The six biggest US banks spent a record $33bn on share buybacks in Q1 2026 — 30 to 50% above analyst forecasts. JPMorgan ($8.33bn), Goldman Sachs ($5bn) and Citi ($6.3bn) all posted record repurchases, while Bank of America ($7.2bn) and Morgan Stanley ($1.75bn) hit multi-year highs. The surge reflects the Trump administration's deregulatory push, including a planned 5% cut in capital requirements for the biggest lenders.
Largest US banks spend a record $33bn on share buybacks
— Summary
The story in one line: The six biggest US banks spent a record $33 bn in Q1 2026 buying back their own shares — a direct result of higher profits plus Trump-era rule loosening that lets them hold less “safety cash” and return more to shareholders.
Key numbers
- JPMorgan: $8.33 bn (new record, just above its $8.32 bn record from 6 months earlier).
- Bank of America: $7.2 bn (4-year high).
- Citi: $6.3 bn (record Q1 in at least 20 years).

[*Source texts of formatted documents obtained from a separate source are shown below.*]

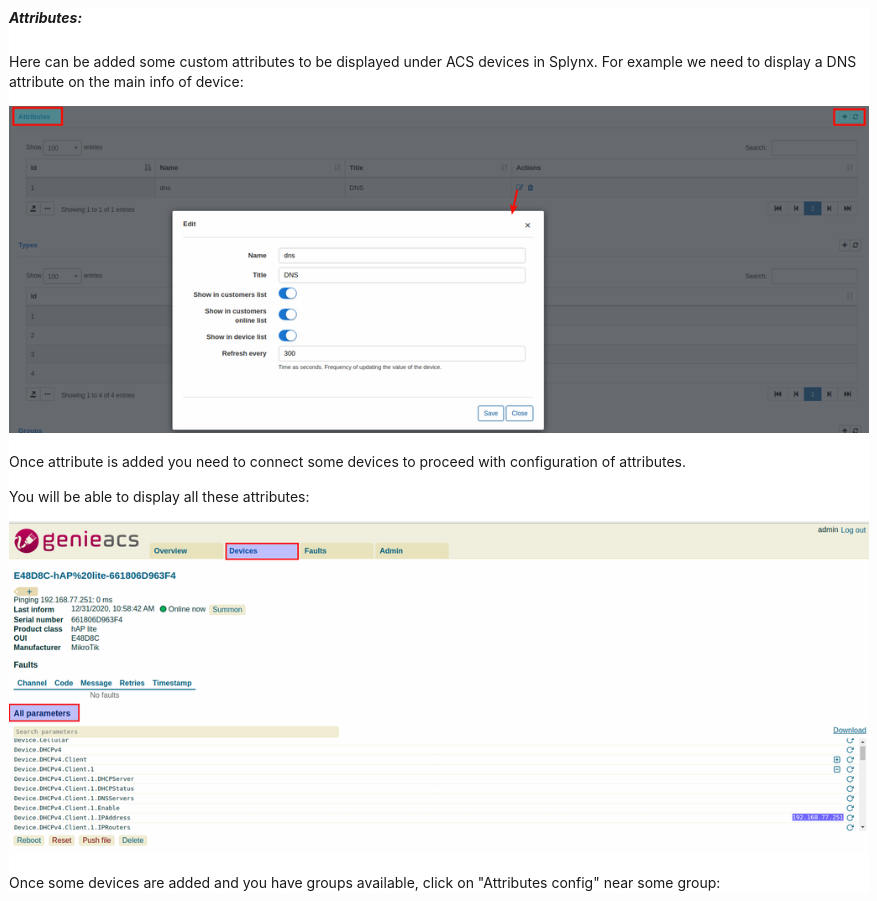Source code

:##### Attributes:

Here can be added some custom attributes to be displayed under ACS devices in Splynx. For example we need to display a DNS attribute on the main info of device:

![attributes](attributes.png)

Once attribute is added you need to connect some devices to proceed with configuration of attributes.

You will be able to display all these attributes:

![genie_attrtbiutes](genie_attributes.png)

Once some devices are added and you have groups available, click on "Attributes config" near some group:
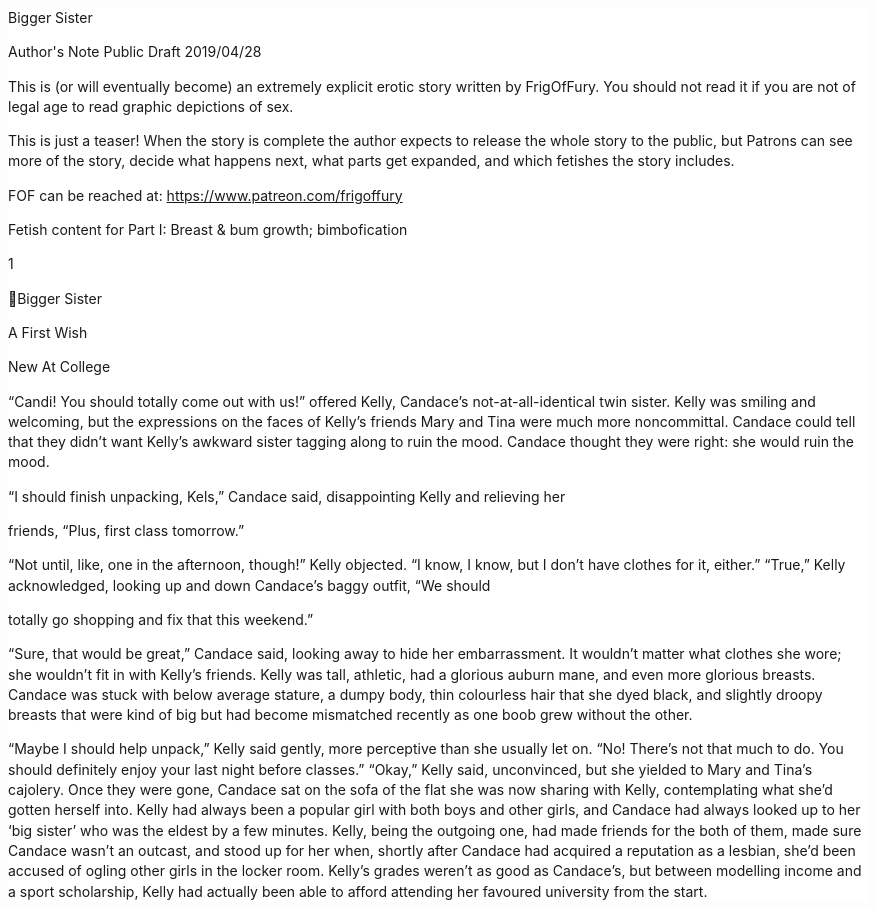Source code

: Bigger Sister

Author's Note
Public Draft 2019/04/28 

This is (or will eventually become) an extremely explicit erotic story written by 
FrigOfFury. You should not read it if you are not of legal age to read graphic depictions of sex.

This is just a teaser! When the story is complete the author expects to release the whole 
story to the public, but Patrons can see more of the story, decide what happens next, what parts 
get expanded, and which fetishes the story includes.

FOF can be reached at: https://www.patreon.com/frigoffury 

Fetish content for Part I: Breast & bum growth; bimbofication

1

Bigger Sister

A First Wish

New At College

“Candi! You should totally come out with us!” offered Kelly, Candace’s not-at-all-identical 
twin sister. Kelly was smiling and welcoming, but the expressions on the faces of Kelly’s friends 
Mary and Tina were much more noncommittal. Candace could tell that they didn’t want Kelly’s 
awkward sister tagging along to ruin the mood. Candace thought they were right: she would ruin 
the mood.

“I should finish unpacking, Kels,” Candace said, disappointing Kelly and relieving her 

friends, “Plus, first class tomorrow.”

“Not until, like, one in the afternoon, though!” Kelly objected.
“I know, I know, but I don’t have clothes for it, either.”
“True,” Kelly acknowledged, looking up and down Candace’s baggy outfit, “We should 

totally go shopping and fix that this weekend.”

“Sure, that would be great,” Candace said, looking away to hide her embarrassment. It 
wouldn’t matter what clothes she wore; she wouldn’t fit in with Kelly’s friends. Kelly was tall, 
athletic, had a glorious auburn mane, and even more glorious breasts. Candace was stuck with 
below average stature, a dumpy body, thin colourless hair that she dyed black, and slightly 
droopy breasts that were kind of big but had become mismatched recently as one boob grew 
without the other.

“Maybe I should help unpack,” Kelly said gently, more perceptive than she usually let on.
“No! There’s not that much to do. You should definitely enjoy your last night before classes.”
“Okay,” Kelly said, unconvinced, but she yielded to Mary and Tina’s cajolery.
Once they were gone, Candace sat on the sofa of the flat she was now sharing with Kelly, 
contemplating what she’d gotten herself into. Kelly had always been a popular girl with both 
boys and other girls, and Candace had always looked up to her ‘big sister’ who was the eldest by 
a few minutes. Kelly, being the outgoing one, had made friends for the both of them, made sure 
Candace wasn’t an outcast, and stood up for her when, shortly after Candace had acquired a 
reputation as a lesbian, she’d been accused of ogling other girls in the locker room. Kelly’s 
grades weren’t as good as Candace’s, but between modelling income and a sport scholarship, 
Kelly had actually been able to afford attending her favoured university from the start.
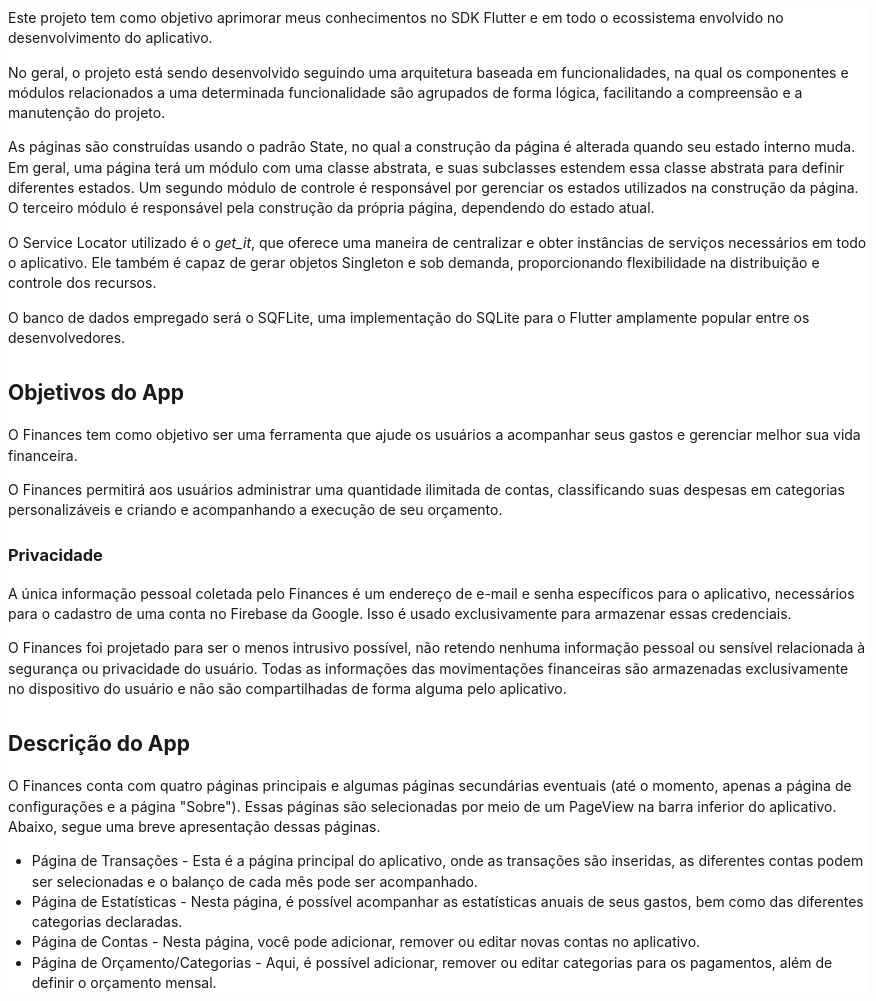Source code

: Este projeto tem como objetivo aprimorar meus conhecimentos no SDK Flutter e em todo o ecossistema envolvido no desenvolvimento do aplicativo.

No geral, o projeto está sendo desenvolvido seguindo uma arquitetura baseada em funcionalidades, na qual os componentes e módulos relacionados a uma determinada funcionalidade são agrupados de forma lógica, facilitando a compreensão e a manutenção do projeto.

As páginas são construídas usando o padrão State, no qual a construção da página é alterada quando seu estado interno muda. Em geral, uma página terá um módulo com uma classe abstrata, e suas subclasses estendem essa classe abstrata para definir diferentes estados. Um segundo módulo de controle é responsável por gerenciar os estados utilizados na construção da página. O terceiro módulo é responsável pela construção da própria página, dependendo do estado atual.

O Service Locator utilizado é o *get_it*, que oferece uma maneira de centralizar e obter instâncias de serviços necessários em todo o aplicativo. Ele também é capaz de gerar objetos Singleton e sob demanda, proporcionando flexibilidade na distribuição e controle dos recursos.

O banco de dados empregado será o SQFLite, uma implementação do SQLite para o Flutter amplamente popular entre os desenvolvedores.

## Objetivos do App

O Finances tem como objetivo ser uma ferramenta que ajude os usuários a acompanhar seus gastos e gerenciar melhor sua vida financeira.

O Finances permitirá aos usuários administrar uma quantidade ilimitada de contas, classificando suas despesas em categorias personalizáveis e criando e acompanhando a execução de seu orçamento.

### Privacidade

A única informação pessoal coletada pelo Finances é um endereço de e-mail e senha específicos para o aplicativo, necessários para o cadastro de uma conta no Firebase da Google. Isso é usado exclusivamente para armazenar essas credenciais.

O Finances foi projetado para ser o menos intrusivo possível, não retendo nenhuma informação pessoal ou sensível relacionada à segurança ou privacidade do usuário. Todas as informações das movimentações financeiras são armazenadas exclusivamente no dispositivo do usuário e não são compartilhadas de forma alguma pelo aplicativo.

## Descrição do App

O Finances conta com quatro páginas principais e algumas páginas secundárias eventuais (até o momento, apenas a página de configurações e a página "Sobre"). Essas páginas são selecionadas por meio de um PageView na barra inferior do aplicativo. Abaixo, segue uma breve apresentação dessas páginas.

* Página de Transações - Esta é a página principal do aplicativo, onde as transações são inseridas, as diferentes contas podem ser selecionadas e o balanço de cada mês pode ser acompanhado.
* Página de Estatísticas - Nesta página, é possível acompanhar as estatísticas anuais de seus gastos, bem como das diferentes categorias declaradas.
* Página de Contas - Nesta página, você pode adicionar, remover ou editar novas contas no aplicativo.
* Página de Orçamento/Categorias - Aqui, é possível adicionar, remover ou editar categorias para os pagamentos, além de definir o orçamento mensal.
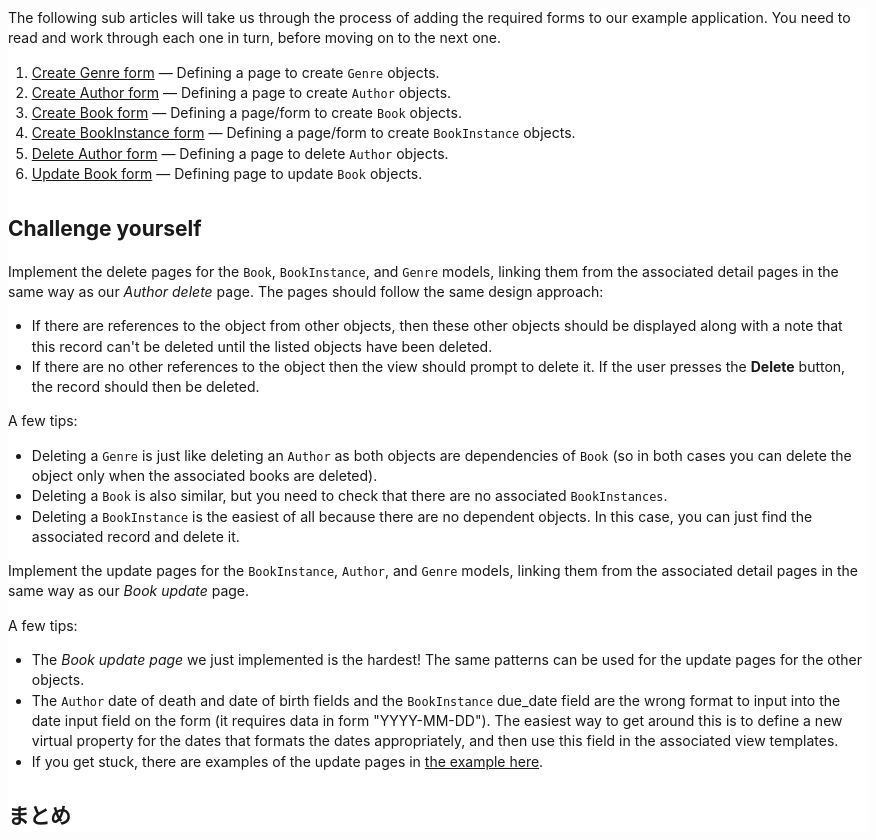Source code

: The following sub articles will take us through the process of adding the required forms to our example application. You need to read and work through each one in turn, before moving on to the next one.

1. [Create Genre form](/ja/docs/Learn/Server-side/Express_Nodejs/forms/Create_genre_form) — Defining a page to create `Genre` objects.
2. [Create Author form](/ja/docs/Learn/Server-side/Express_Nodejs/forms/Create_author_form) — Defining a page to create `Author` objects.
3. [Create Book form](/ja/docs/Learn/Server-side/Express_Nodejs/forms/Create_book_form) — Defining a page/form to create `Book` objects.
4. [Create BookInstance form](/ja/docs/Learn/Server-side/Express_Nodejs/forms/Create_BookInstance_form) — Defining a page/form to create `BookInstance` objects.
5. [Delete Author form](/ja/docs/Learn/Server-side/Express_Nodejs/forms/Delete_author_form) — Defining a page to delete `Author` objects.
6. [Update Book form](/ja/docs/Learn/Server-side/Express_Nodejs/forms/Update_Book_form) — Defining page to update `Book` objects.

## Challenge yourself

Implement the delete pages for the `Book`, `BookInstance`, and `Genre` models, linking them from the associated detail pages in the same way as our _Author delete_ page. The pages should follow the same design approach:

- If there are references to the object from other objects, then these other objects should be displayed along with a note that this record can't be deleted until the listed objects have been deleted.
- If there are no other references to the object then the view should prompt to delete it. If the user presses the **Delete** button, the record should then be deleted.

A few tips:

- Deleting a `Genre` is just like deleting an `Author` as both objects are dependencies of `Book` (so in both cases you can delete the object only when the associated books are deleted).
- Deleting a `Book` is also similar, but you need to check that there are no associated `BookInstances`.
- Deleting a `BookInstance` is the easiest of all because there are no dependent objects. In this case, you can just find the associated record and delete it.

Implement the update pages for the `BookInstance`, `Author`, and `Genre` models, linking them from the associated detail pages in the same way as our _Book update_ page.

A few tips:

- The _Book update page_ we just implemented is the hardest! The same patterns can be used for the update pages for the other objects.
- The `Author` date of death and date of birth fields and the `BookInstance` due_date field are the wrong format to input into the date input field on the form (it requires data in form "YYYY-MM-DD"). The easiest way to get around this is to define a new virtual property for the dates that formats the dates appropriately, and then use this field in the associated view templates.
- If you get stuck, there are examples of the update pages in [the example here](https://github.com/mdn/express-locallibrary-tutorial).

## まとめ
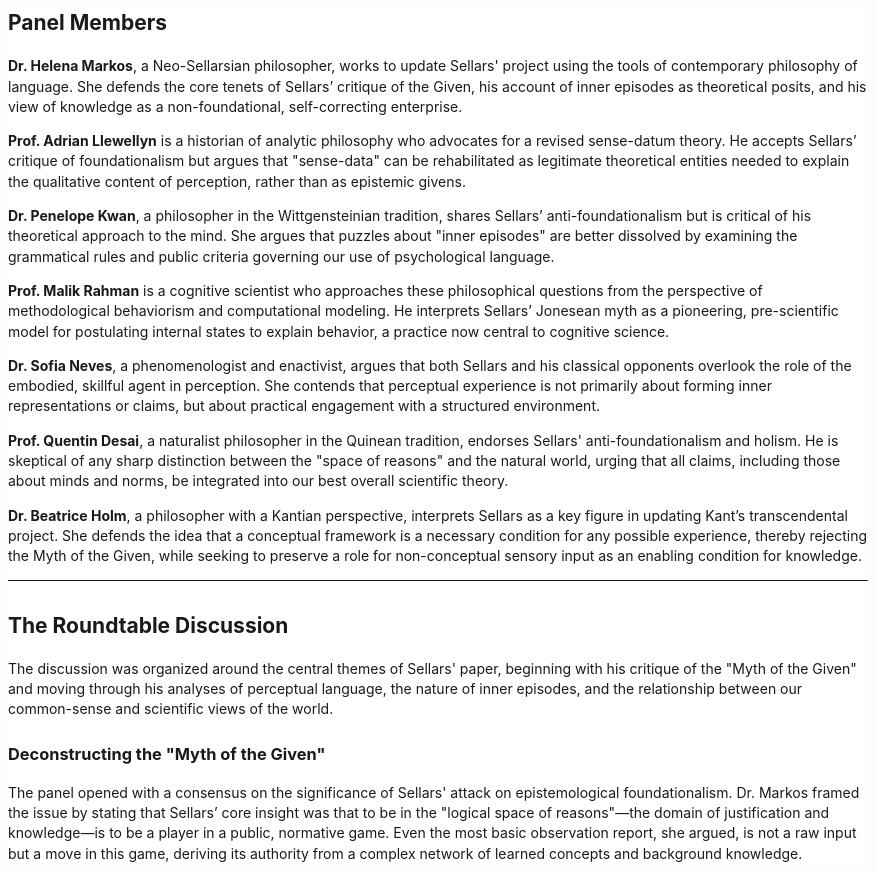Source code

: ## Panel Members

**Dr. Helena Markos**, a Neo-Sellarsian philosopher, works to update Sellars' project using the tools of contemporary philosophy of language. She defends the core tenets of Sellars’ critique of the Given, his account of inner episodes as theoretical posits, and his view of knowledge as a non-foundational, self-correcting enterprise.

**Prof. Adrian Llewellyn** is a historian of analytic philosophy who advocates for a revised sense-datum theory. He accepts Sellars’ critique of foundationalism but argues that "sense-data" can be rehabilitated as legitimate theoretical entities needed to explain the qualitative content of perception, rather than as epistemic givens.

**Dr. Penelope Kwan**, a philosopher in the Wittgensteinian tradition, shares Sellars’ anti-foundationalism but is critical of his theoretical approach to the mind. She argues that puzzles about "inner episodes" are better dissolved by examining the grammatical rules and public criteria governing our use of psychological language.

**Prof. Malik Rahman** is a cognitive scientist who approaches these philosophical questions from the perspective of methodological behaviorism and computational modeling. He interprets Sellars’ Jonesean myth as a pioneering, pre-scientific model for postulating internal states to explain behavior, a practice now central to cognitive science.

**Dr. Sofia Neves**, a phenomenologist and enactivist, argues that both Sellars and his classical opponents overlook the role of the embodied, skillful agent in perception. She contends that perceptual experience is not primarily about forming inner representations or claims, but about practical engagement with a structured environment.

**Prof. Quentin Desai**, a naturalist philosopher in the Quinean tradition, endorses Sellars' anti-foundationalism and holism. He is skeptical of any sharp distinction between the "space of reasons" and the natural world, urging that all claims, including those about minds and norms, be integrated into our best overall scientific theory.

**Dr. Beatrice Holm**, a philosopher with a Kantian perspective, interprets Sellars as a key figure in updating Kant’s transcendental project. She defends the idea that a conceptual framework is a necessary condition for any possible experience, thereby rejecting the Myth of the Given, while seeking to preserve a role for non-conceptual sensory input as an enabling condition for knowledge.

---

## The Roundtable Discussion

The discussion was organized around the central themes of Sellars' paper, beginning with his critique of the "Myth of the Given" and moving through his analyses of perceptual language, the nature of inner episodes, and the relationship between our common-sense and scientific views of the world.

### Deconstructing the "Myth of the Given"

The panel opened with a consensus on the significance of Sellars' attack on epistemological foundationalism. Dr. Markos framed the issue by stating that Sellars’ core insight was that to be in the "logical space of reasons"—the domain of justification and knowledge—is to be a player in a public, normative game. Even the most basic observation report, she argued, is not a raw input but a move in this game, deriving its authority from a complex network of learned concepts and background knowledge.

- Goldman Sachs: $5 bn (record).
- Wells Fargo: $4 bn. Morgan Stanley: $1.75 bn.
- Actual buybacks came in 30–50% above analyst forecasts.
- The US Federal Reserve is planning to cut capital requirements for big banks by almost 5%.
- JPMorgan CEO Jamie Dimon says the bank sits on ~$40 bn of excess capital.
Why it matters (jargon, explained)
- A share buyback is when a company uses its cash to buy its own shares in the market. This shrinks the share count, so each remaining share owns a slightly bigger slice of the company — it’s a way of returning money to shareholders (like a dividend, but tax-advantaged).
- Capital requirements are a minimum safety cushion regulators force banks to keep, so they don’t collapse in a crisis. Lower requirements = more money freed up for loans, trading and buybacks — but a thinner buffer if something goes wrong.
- Goldman’s equity-to-risk-weighted-assets ratio (basically, its safety cushion) fell to the lowest since 2020.
Takeaway
Deregulation + strong trading profits from the Iran-war-driven market volatility = the biggest shareholder payout since the 2008 crisis. Investors are happy; the cushion protecting depositors is shrinking.
Source: Financial Times, 15 April 2026 — Joshua Franklin and Akila Quinio.
— Delfineo's Take
Two forces are converging: deregulation is freeing up capital, and Iran-war-driven market volatility is boosting trading profits. The result is the biggest shareholder payout since the 2008 crisis. But Goldman's equity-to-risk-weighted-assets ratio just dropped to its lowest since 2020 — the cushion protecting depositors is being deliberately thinned. Dimon's reluctance to buy back more ('I'd rather buy back stock when we think it's a real discount') is the dissenting voice worth listening to.